*Passage for review*.

Health Care Careers - Emergency medical technician (emt)
When a medical emergency occurs, such as a car accident or a heart attack, emergency medical technicians (EMTs) are most often the first to arrive at the scene. Working in teams of two, EMTs drive ambulances with special
equipment that allows them to examine patients and treat injuries and illness. After EMTs determine the seriousness of an emergency, they give people immediate medical care. They must follow strict guidelines when treating their patients. Once treatment has been given, one EMT continues to monitor and treat the patient in the ambulance while the other EMT drives to the nearest hospital.
There are three skill levels for an EMT: EMT-Basic; EMT-Intermediate; and EMT-Paramedic. The differences among them revolve around what type of emergency care they are trained for and allowed to give. All EMTs can do the following:
- help with childbirth
- control bleeding and bandage wounds
- restore breathing and administer oxygen
- treat victims for shock and heart attack
- treat poison and burn victims
- use an automated defibrillator (equipment that uses an electric shock to restore a regular heartbeat)
EMT-Intermediates have more training than an EMT-Basic so they can use more sophisticated equipment and procedures to treat medical emergencies. EMT-Paramedics have the most training and are able to give a victim the most extensive care. This includes administering drugs, reading electrocardiograms (EKGs, or machines that monitor heart problems), and performing endotracheal intubations (insertion of a breathing tube down the throat).
When EMTs arrive at a hospital, they give the emergency room doctors information regarding the patient, including the patient's medical status and any procedures that have been performed on the patient. Once the patient is at the hospital, the EMTs' job is done, until they are called to help in another emergency.
EMTs' work can be very challenging because the workday usually involves life-and-death situations. Along with the challenges and the excitement, however, comes stress and sometimes danger. EMTs must remain calm in emergency situations, as well as calm others at the scene. If EMTs are called to handle a victim who's had a drug overdose or a patient suffering from a mental illness, the EMTs may have to deal with angry and/or violent reactions from their patients.

Extracted data entries:
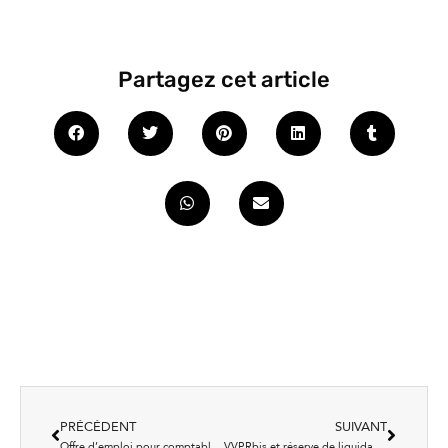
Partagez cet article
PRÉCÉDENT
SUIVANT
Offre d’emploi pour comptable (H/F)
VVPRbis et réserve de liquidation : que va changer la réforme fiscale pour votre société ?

--

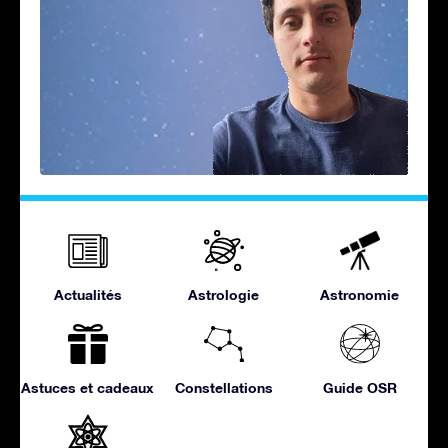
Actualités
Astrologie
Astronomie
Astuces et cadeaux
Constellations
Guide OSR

*Brief*. Please explain, using the text on emergency medical technicians, why EMT-Intermediates can use more sophisticated equipment and procedures than EMT-Basics.

*Problem solution*. EMT-Intermediates have more training than an EMT-Basic. That extra training is why they can use more sophisticated equipment and procedures to treat medical emergencies.